Pluristem Therapeutics, an Israeli cell therapy firm that raised roughly $34 million in a September public offering of common stock, is also targeting patients with critical limb ischemia, the end stage and most severe form of pulmonary artery disease. In its lead program, Pluristem treated 27 patients —12 in the United States and 15 in Germany—with the goal of demonstrating progression-free survival against historical data. The result was 85 percent progression-free survival, compared to 65 percent in the historical, placebo-controlled studies. For CLI, however, it's likely that FDA would require amputation-free survival, which the endpoint that Aastrom Biosciences is looking at in Phase III. Pluristem is now moving forward with a Phase II trial evaluating its placental expanded cells (PLX) in the treatment of intermittent claudication, a subset of peripheral artery disease. Through a compassionate use program in Israel earlier this year, the company also successfully saved the life of a seven-year-old patient with aplastic bone marrow, who had failed a bone marrow transplant. She was given two doses of PLX cells one week apart, via intramuscular injection, and "in seven to 10 days, she had recovery of her red cells, white cells, and platelets, and was discharged" from the hospital, says Bill Prather, Pluristem's senior VP, corporate development. The company has saved two additional bone marrow patients' lives in the last few months.

Pluristem struck its first PLX out-licensing deal with United Therapeutics in 2011, to fund development for treating pulmonary arterial hypertension, a chronic syndrome characterized by abnormally high pressure in the arteries leading from the heart to the lungs.
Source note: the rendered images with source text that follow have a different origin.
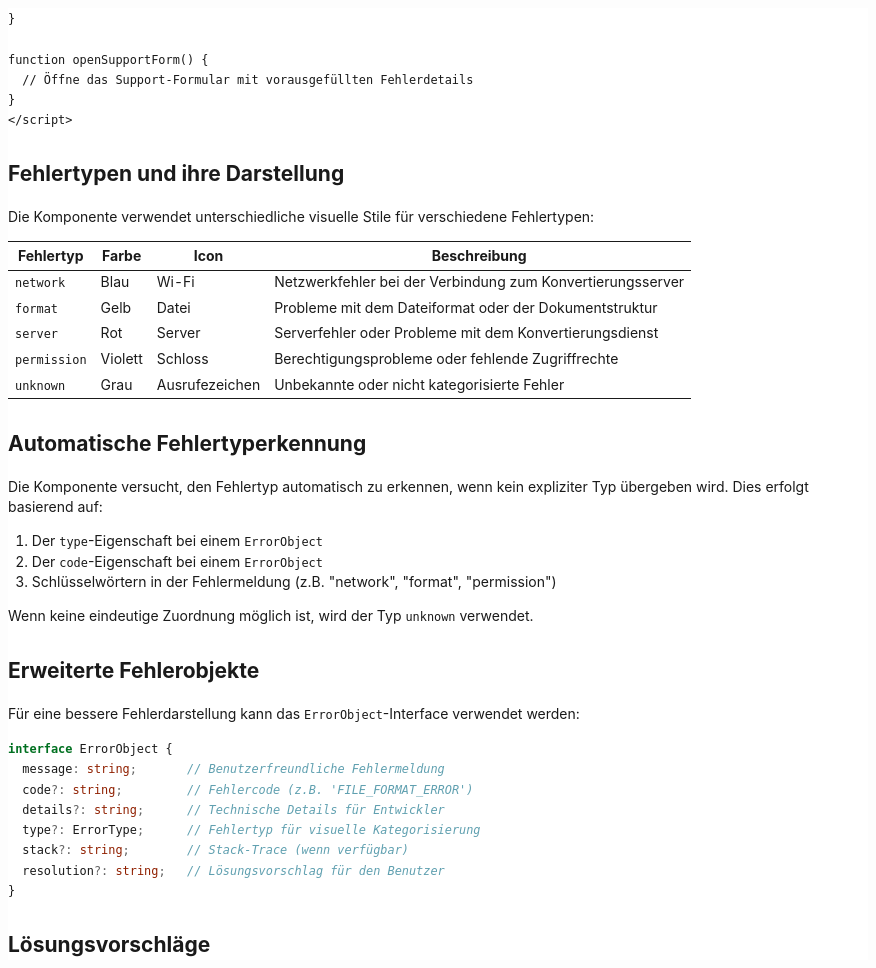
 ```vue
}

function openSupportForm() {
  // Öffne das Support-Formular mit vorausgefüllten Fehlerdetails
}
</script>
```

## Fehlertypen und ihre Darstellung

Die Komponente verwendet unterschiedliche visuelle Stile für verschiedene Fehlertypen:

| Fehlertyp | Farbe | Icon | Beschreibung |
|-----------|-------|------|--------------|
| `network` | Blau | Wi-Fi | Netzwerkfehler bei der Verbindung zum Konvertierungsserver |
| `format` | Gelb | Datei | Probleme mit dem Dateiformat oder der Dokumentstruktur |
| `server` | Rot | Server | Serverfehler oder Probleme mit dem Konvertierungsdienst |
| `permission` | Violett | Schloss | Berechtigungsprobleme oder fehlende Zugriffrechte |
| `unknown` | Grau | Ausrufezeichen | Unbekannte oder nicht kategorisierte Fehler |

## Automatische Fehlertyperkennung

Die Komponente versucht, den Fehlertyp automatisch zu erkennen, wenn kein expliziter Typ übergeben wird. Dies erfolgt basierend auf:

1. Der `type`-Eigenschaft bei einem `ErrorObject`
2. Der `code`-Eigenschaft bei einem `ErrorObject`
3. Schlüsselwörtern in der Fehlermeldung (z.B. "network", "format", "permission")

Wenn keine eindeutige Zuordnung möglich ist, wird der Typ `unknown` verwendet.

## Erweiterte Fehlerobjekte

Für eine bessere Fehlerdarstellung kann das `ErrorObject`-Interface verwendet werden:

```typescript
interface ErrorObject {
  message: string;       // Benutzerfreundliche Fehlermeldung
  code?: string;         // Fehlercode (z.B. 'FILE_FORMAT_ERROR')
  details?: string;      // Technische Details für Entwickler
  type?: ErrorType;      // Fehlertyp für visuelle Kategorisierung
  stack?: string;        // Stack-Trace (wenn verfügbar)
  resolution?: string;   // Lösungsvorschlag für den Benutzer
}
```

## Lösungsvorschläge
The company manufactures its own cells, which are derived from human placentas, and hopes that its sophisticated 3D culturing process will lead to a situation where "we will be considered by our partner as the best supplier," says CEO Zami Aberman. "We don't want to give any manufacturing rights to the pharma companies." The subcutaneous administration of PLX is also a differentiating factor of Pluristem's therapies. "We don't believe we need to go to the intravenous route because that's a dose-limiting procedure. There's a certain amount of cells you can't exceed because the cells get stuck in your lung," says Prather. "In our ischemia trials, it was an outpatient took about 20 minutes [to administer the cells]." Pluristem's PLX cells cannot be differentiated, and the company isn't focused on pluripotent cells, or cells that can be differentiated in the lab. Instead, Pluristem is focused on cells that are "good secretors, that can secrete a variety of factors, which is a completely different approach than embryonic stem cell therapies." The company is "working with both the EMA and the FDA on all our projects," says Prather. By forming relationships with expectant mothers, Pluristem is able to show up for scheduled C-sections to collect the placenta. "We'll be able to manufacture 10,000 doses at a dose of 300 million cells from one placenta, and we have a lot of them,"according to Prather.